> **Task to carry out**:
Copy every line of text in the data below word for word, and leave the pictures out of your answer.

> **Data segment**:
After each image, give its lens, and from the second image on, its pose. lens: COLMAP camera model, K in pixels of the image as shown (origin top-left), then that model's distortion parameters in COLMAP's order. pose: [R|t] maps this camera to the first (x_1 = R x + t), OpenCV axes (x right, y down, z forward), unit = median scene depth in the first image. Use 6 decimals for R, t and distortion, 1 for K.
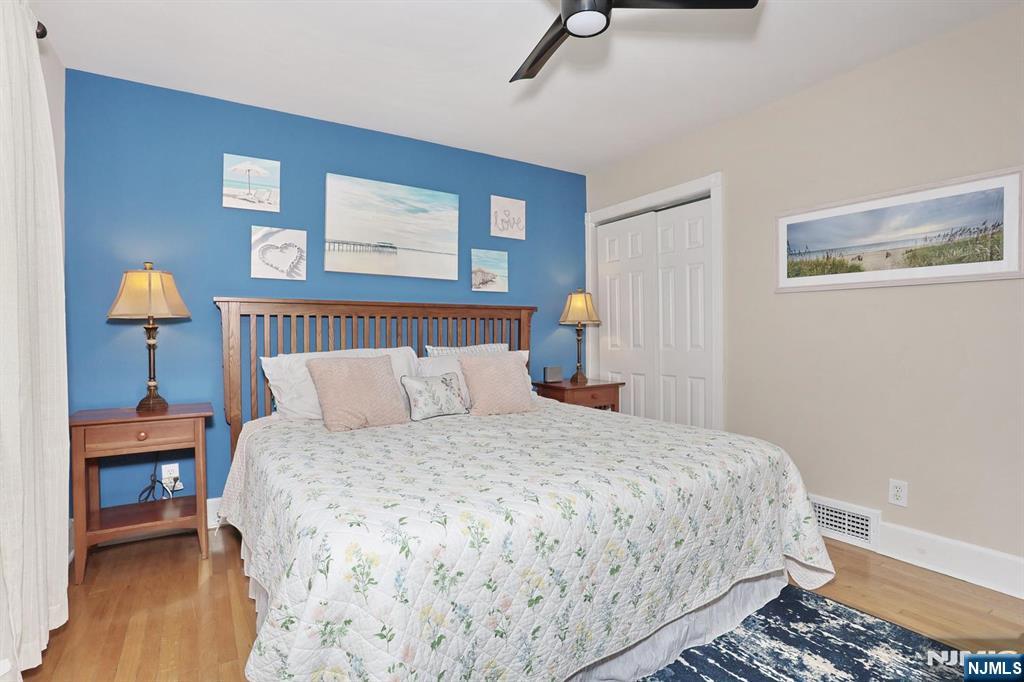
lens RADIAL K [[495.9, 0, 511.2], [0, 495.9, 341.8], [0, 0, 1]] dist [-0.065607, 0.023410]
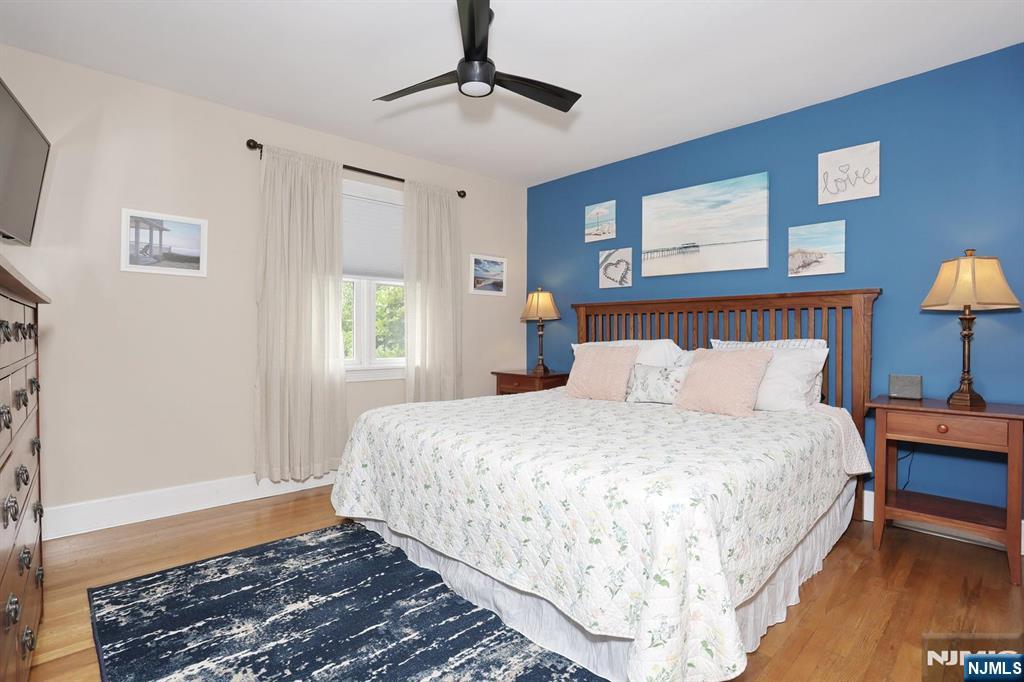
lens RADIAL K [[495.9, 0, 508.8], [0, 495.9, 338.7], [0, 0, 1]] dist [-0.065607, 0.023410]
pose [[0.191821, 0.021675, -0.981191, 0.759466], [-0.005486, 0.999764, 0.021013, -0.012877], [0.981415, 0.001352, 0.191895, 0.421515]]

> **Exercise response**:
After each image, give its lens, and from the second image on, its pose. lens: COLMAP camera model, K in pixels of the image as shown (origin top-left), then that model's distortion parameters in COLMAP's order. pose: [R|t] maps this camera to the first (x_1 = R x + t), OpenCV axes (x right, y down, z forward), unit = median scene depth in the first image. Use 6 decimals for R, t and distortion, 1 for K.
lens RADIAL K [[495.9, 0, 511.2], [0, 495.9, 341.8], [0, 0, 1]] dist [-0.065607, 0.023410]
lens RADIAL K [[495.9, 0, 508.8], [0, 495.9, 338.7], [0, 0, 1]] dist [-0.065607, 0.023410]
pose [[0.191821, 0.021675, -0.981191, 0.759466], [-0.005486, 0.999764, 0.021013, -0.012877], [0.981415, 0.001352, 0.191895, 0.421515]]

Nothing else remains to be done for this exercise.